* _Passage shown_:

Gaza Holocaust Angers West

UNITED NATIONS — In a rare such protest, several western envoys walked out of the UN Security Council meeting on late Wednesday, April 23, after a Libyan colleague linked the Israeli aggressions in the sealed off Gaza Strip to the Nazi Holocaust and concentration camps.

"The Libyan ambassador compared the situation in Gaza to the Nazi Holocaust," a Western diplomat who was present at a council session on the Middle East told Reuters.

"Afterwards, the Western envoys stood up and left the room in protest." 

The diplomats were discussing a draft statement proposed by Libya and some other countries that would have expressed serious concern about the grave humanitarian situation in Gaza.

When the Libyan envoy likened Gaza plight to the Holocaust, the ambassadors of France, US, UK, Belgium and Costa Rica, among others, walked out in a rare protest against fellow Security Council members.

* _Record set_:
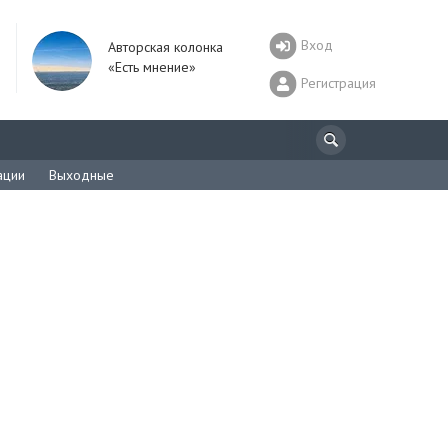
Вход
Авторская колонка
«Есть мнение»
Регистрация
ации
Выходные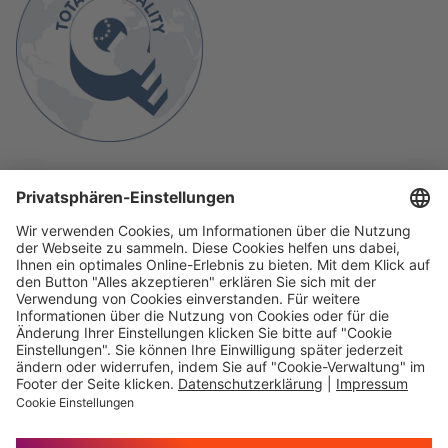
Immer auf dem
Ihr direkter Weg zu
Laufenden
uns
Hauptversammlung
Kontakt
Finanzkalender
Karriere
IR-Newsletter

* _What to work on_:
**a)** Translate this sentence from the news item on the Security Council walkout into Spanish: "The diplomats were discussing a draft statement proposed by Libya and some other countries that would have expressed serious concern about the grave humanitarian situation in Gaza."
**b)** Turn the paragraph of the news item on the Security Council walkout that begins "UNITED NATIONS — In a rare such protest" into a bulleted list that keeps its main facts.
**c)** According to the news item on the Security Council walkout, the ambassadors of which countries walked out when the Libyan envoy likened the plight of Gaza to the Holocaust?

* _Answers_:
**a)** Los diplomáticos discutían un proyecto de declaración propuesto por Libia y otros países que habría expresado una seria preocupación por la grave situación humanitaria en Gaza.

**b)**
- Several Western envoys walked out of a UN Security Council meeting in a rare protest.
- The meeting took place late on Wednesday, April 23.
- They left after a Libyan colleague linked Israeli aggressions in the sealed-off Gaza Strip to the Nazi Holocaust and concentration camps.

**c)** France, the US, the UK, Belgium and Costa Rica, among others.